O Globo
Não resta espaço para dúvida de que o
ministro da Defesa, general Braga Netto, mandou o recado ao presidente da Câmara,
Arthur Lira (PP-AL), ameaçando caso o voto impresso não fosse aprovado.
Lira trucou a ameaça e, como o governo Jair
Bolsonaro tem DNA golpista, mas é eminentemente composto de pessoas
despreparadas e algo covardes, o presidente e seu general recolheram as
ameaças, ao menos por ora, e o resultado foi que o PP e o Centrão avançaram
algumas casas para tomar conta de tudo — se apossando de novo até de espaços
dos militares.
Foi o Centrão que tirou o general Eduardo
Pazuello da Saúde. Mantendo Roberto Dias, o assessor que o general e seu sub, o
coronel Elcio Franco, não conseguiram demitir.
Agora é de novo um alto expoente do PP, seu
presidente, Ciro Nogueira, que faz outro general pegar o quepe.
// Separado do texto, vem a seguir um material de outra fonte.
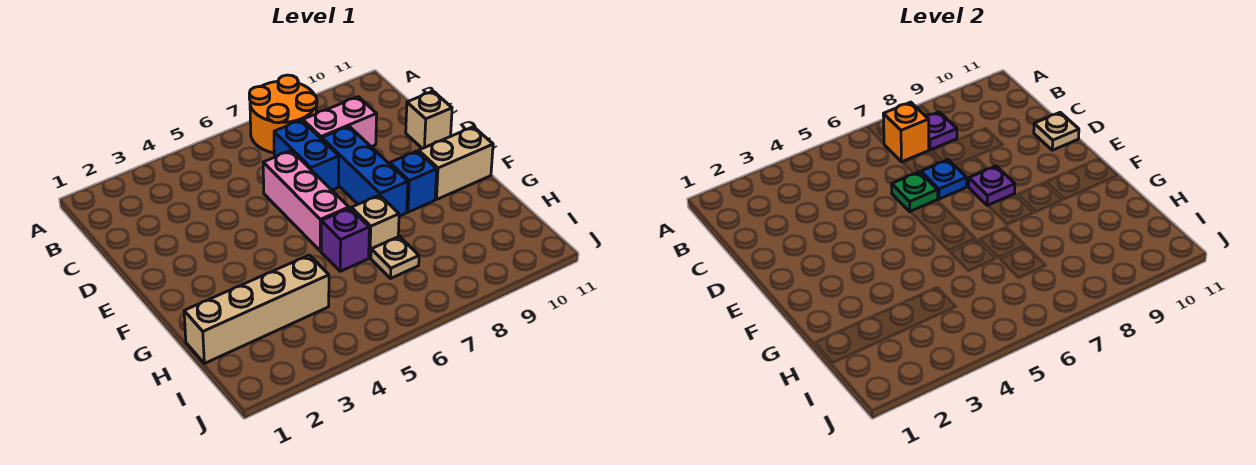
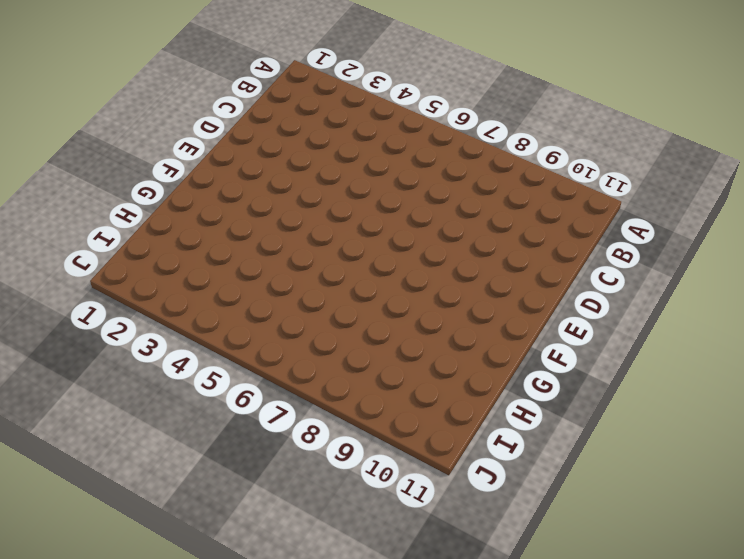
none -> orange round brick A7:B8 level 1
none -> blue brick C7:D7 level 1
none -> pink brick C8:C9 level 1

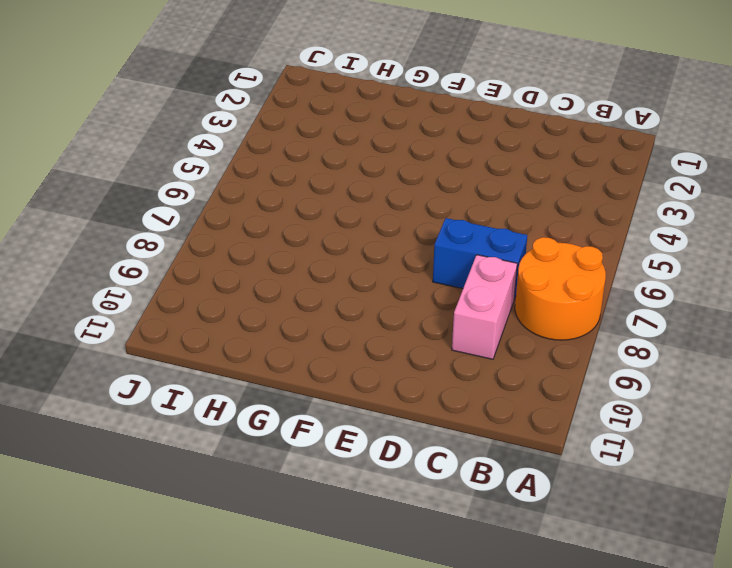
none -> pink brick D6:F6 level 1
none -> blue brick D8:F8 level 1
none -> tan brick D11 level 1

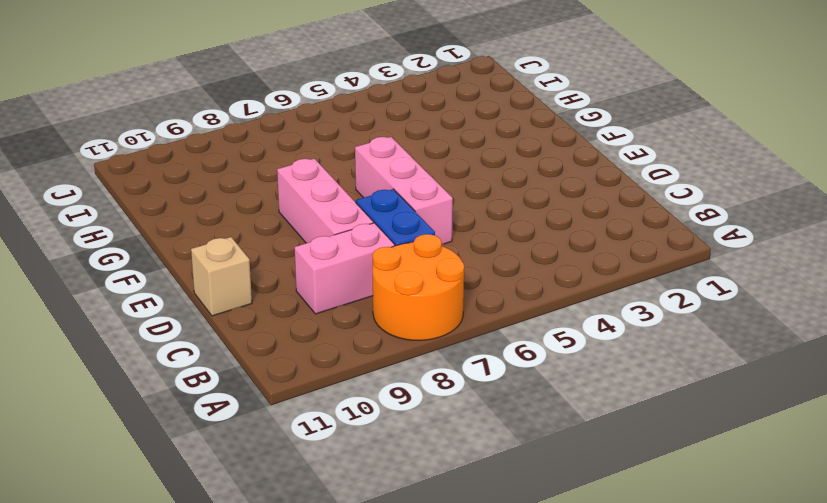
pink brick D8:F8 level 1 -> blue brick D8:F8 level 1
none -> blue brick F9 level 1
none -> tan brick F10:F11 level 1
none -> purple brick G6 level 1

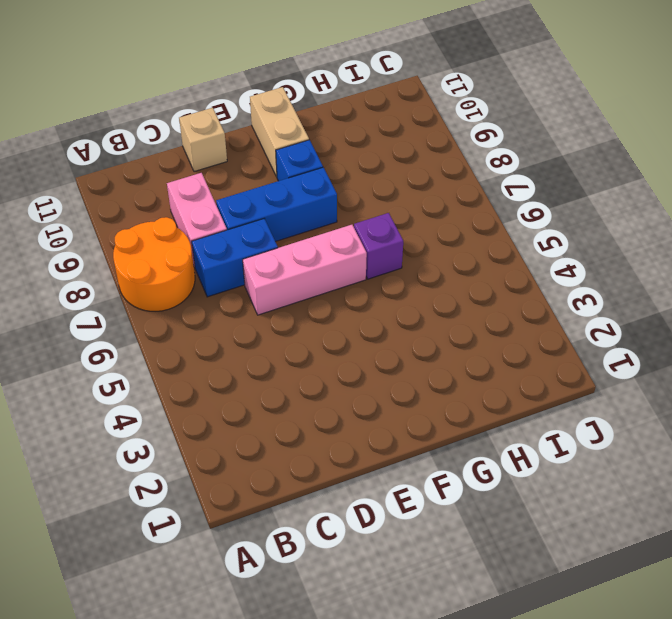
none -> tan brick G7 level 1
none -> tan brick H1:H4 level 1
none -> tan plate H7 level 1

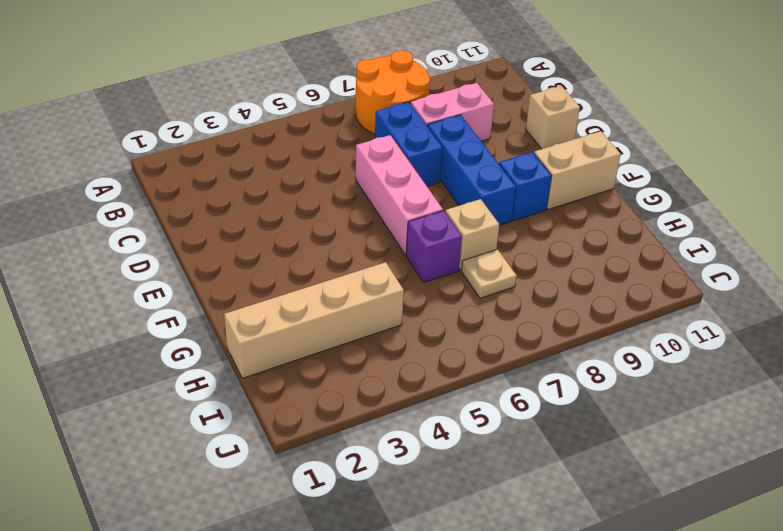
none -> orange brick B7 level 2
none -> purple plate B8 level 2
none -> green plate D6 level 2

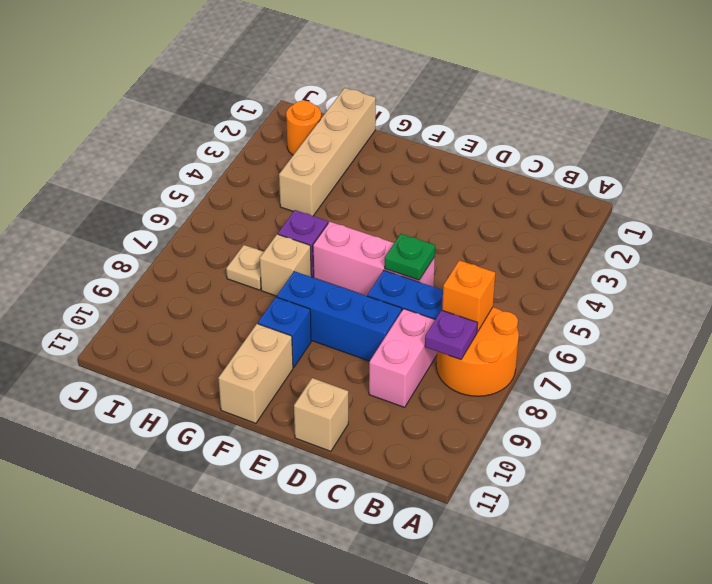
orange round brick I2 level 1 -> none
none -> blue plate D7 level 2
none -> tan plate D11 level 2
none -> purple plate E8 level 2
Luiz Ramos,
assim como Pazuello, verga a espinha e aceita ir para um ministério de menor
importância.
O mesmo faz Paulo Guedes, ao bater continência para o capitão e para a ala política que já comanda a maior parte do Orçamento e aceitar perder um naco de seu “superministério” para acomodar outro demitido de luxo.
Para onde esses arranjos por baixo da mesa
levam o Brasil? Para a esculhambação institucional e política a cada dia mais
absoluta e para a constatação óbvia de que não temos um governo, mas uma bodega
tocada à base de muita fisiologia, nenhum trabalho, zero planejamento e uma
única ideia fixa: a reeleição cada vez mais difícil de alguém que nunca poderia
presidir qualquer país.
Quem ameaçou, Braga Netto, e o aliado de
quem foi ameaçado, Ciro Nogueira, dividirão a mesa às reuniões ministeriais
como se nada tivesse acontecido. O resto das autoridades, aquelas a quem sempre
cobro neste espaço, seguirão fingindo acreditar nos desmentidos frouxos, sem se
dar conta de que, de bravata em bravata, vai-se corroendo a democracia a partir
de dentro.
Está claro que Braga Netto não fala em nome
do conjunto das Forças Armadas. Mas também resta evidente que a quantidade de
golpistas que ousam dizer suas ideias em voz alta é maior hoje no meio militar
que em 2018. Isso já é altamente nocivo para o ambiente político e institucional
brasileiro. E nos cobrará um preço enorme.
Também é evidente que Lira, Nogueira e os
demais “progressistas” — ah, as ironias das siglas partidárias — não vão com
Bolsonaro para uma tentativa canhestra de invasão do Congresso, à Trump. Mas
também é cristalino quanto ganharam poder e dinheiro do Orçamento, em múltiplas
frentes, só para blindar o presidente e tentar ajudá-lo a se livrar da CPI da
Covid e a emplacar seus nomes no Senado.
Além dos bilhões das emendas do relator,
nome oficial do orçamento secreto cujo tesoureiro é Lira, agora há o fundão
multiplicado. Será que Bolsonaro, agora que o PP deixou vazar a ameaça de Braga
Netto e que Ciro Nogueira está de mudança para o Planalto, vai mesmo vetar a
farra? Ainda mais diante da possibilidade de fusão de PSL, PP e DEM, partido
que pode ser seu próprio destino numa cara campanha eleitoral no ano que vem?
Difícil de acreditar nisso, hein?
Não espanta que Bolsonaro, diante desse
cenário, declare seu amor filial ao Centrão. Nem mesmo surpreende que os
militares, tirados por ele da caserna, comecem a demonstrar nostalgia da
ditadura.
Mas chama muito a atenção o silêncio
covarde dos que se diziam democratas, iam às ruas pedir o fim da corrupção — e
agora se calam diante da escalada diária de mortes, ruína social e econômica e
autoritarismo.
São industriais, integrantes do mercado, profissionais liberais e outros que apertaram 17 e agora não têm a coragem de admitir que elegeram o pior presidente do Brasil. São tão cúmplices quanto os fardados e o Centrão.